Why is a novel like an organization? It’s an improbable question, but in a new book, Valerie Hamilton and I show that the origins of the corporation and those of the novel have some remarkable similarities. Daniel Defoe and the Bank of England demonstrates how the stories of the past gave birth to the organizations that make the present day.
The book takes the reader back to London, in the late 17th century. There are poems, plays, fables, legends and tales of gods and goddesses and knights and damsels. But there are no novels. No stories of ordinary people set in the streets around us, with towns, characters and events that we might recognise. Nothing written in the language we might actually use to speak to one another. The novel, in the way that we would recognise it today, begins in the late 1600s with Daniel Defoe’s stories about Robinson Crusoe and Moll Flanders.

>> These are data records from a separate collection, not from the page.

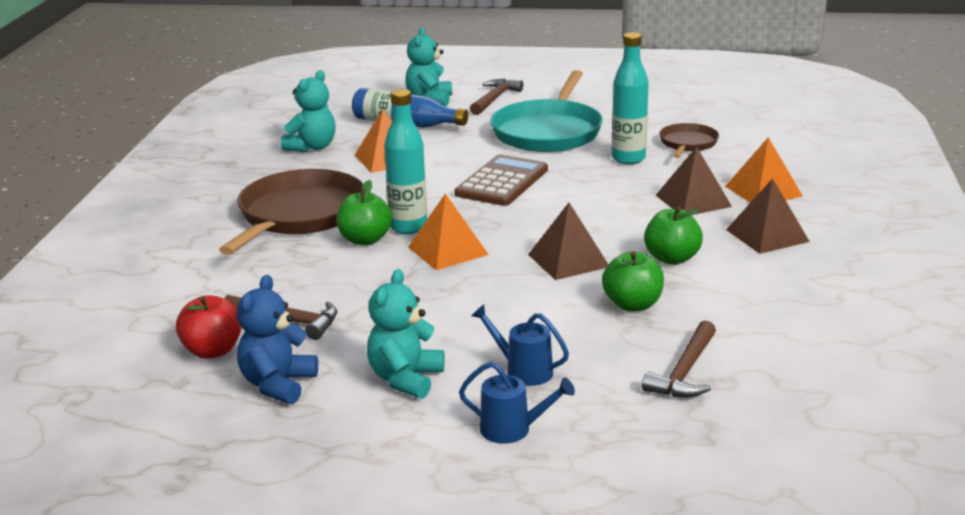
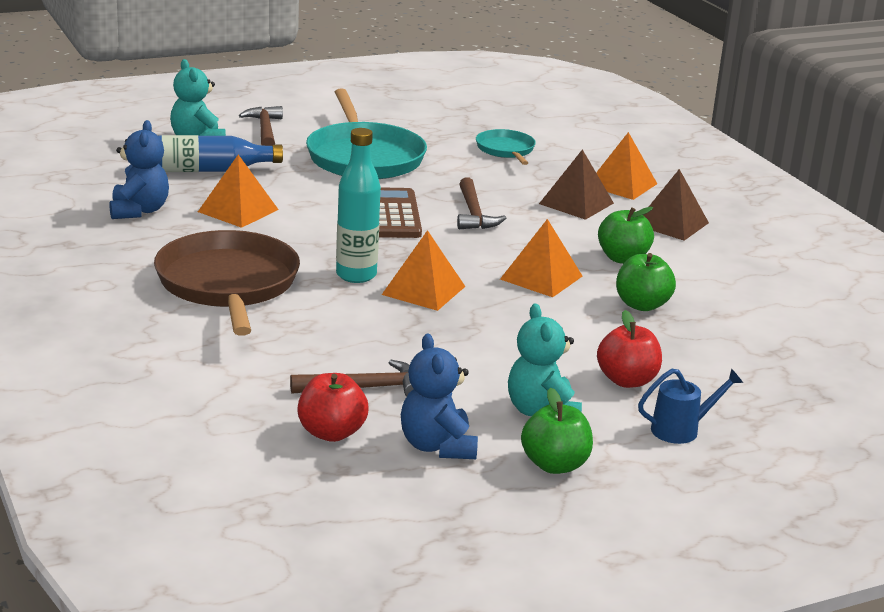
camera: 35 degrees left, 0 degrees up
turquoise teddy bear [281,70,336,152] -> blue teddy bear [109,120,169,219]
green apple [337,180,392,245] -> green apple moved to [521,387,593,474]
blue watering can [471,304,569,386] -> red apple [597,310,662,388]
brown pyramid [528,203,608,280] -> orange pyramid [500,219,583,297]
turquoise bottle [612,32,649,164] -> none
brown hammer [642,321,716,398] -> brown hammer moved to [457,177,506,229]
brown pan [659,123,719,158] -> turquoise pan [476,129,536,165]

Late 17th century London has very few modern organizations which we would recognise either. Goldsmiths and guilds have vaults where they keep various forms of bullion and things of value. But there are no banks and cheques, no large scale speculative finance. The commercial corporation is taking shape, with the beginnings of various companies of merchants for overseas exploration, but as yet it has little purchase in the everyday world. Most trade is face-to-face and small scale, and there are very few big commercial companies shaping the life and architecture of the city.
From within this world we tell the intertwined story of two friends – Defoe, one of the inventors of the novel, and William Paterson, one of the inventors of the Bank of England. The Bank, for most of its history, was a commercial corporation, an attempt to spin profits from debts. As our story unravels it becomes clear that their two creations work in the same way, using almost identical techniques to make fictions into facts. Both require that we suspend our disbelief, and give credit to charlatans who are out to deceive us while claiming that they are not.
It is a book which tells a story about the determination of two imaginative individuals, a story which is also shaped by the hidden hand of chance and the power of storytelling. The Bank of England took shape because of the discovery of treasure in a sunken ship in the Caribbean, and because it promised more money than it ever had. The novel too had to promise truth, with realistic accounts of recognizable people who had never existed, spinning lies in order to make money for speculators like Defoe and his publishers.
We think that present day theories of organization and management can learn a lot from looking beyond the discipline. Our book draws on history and literature in order to tell an organizational tale. In so doing, it reconnects with a past less bounded, less boxed in, than our own. Daniel Defoe and William Paterson were both extraordinary ‘projectors’ – a 17th century word for what we would now call ‘entrepreneurs’. Their ‘projections’ now shape the world that we live in, suggesting that our distinction between fact and fiction is a lot less robust than we often like to think.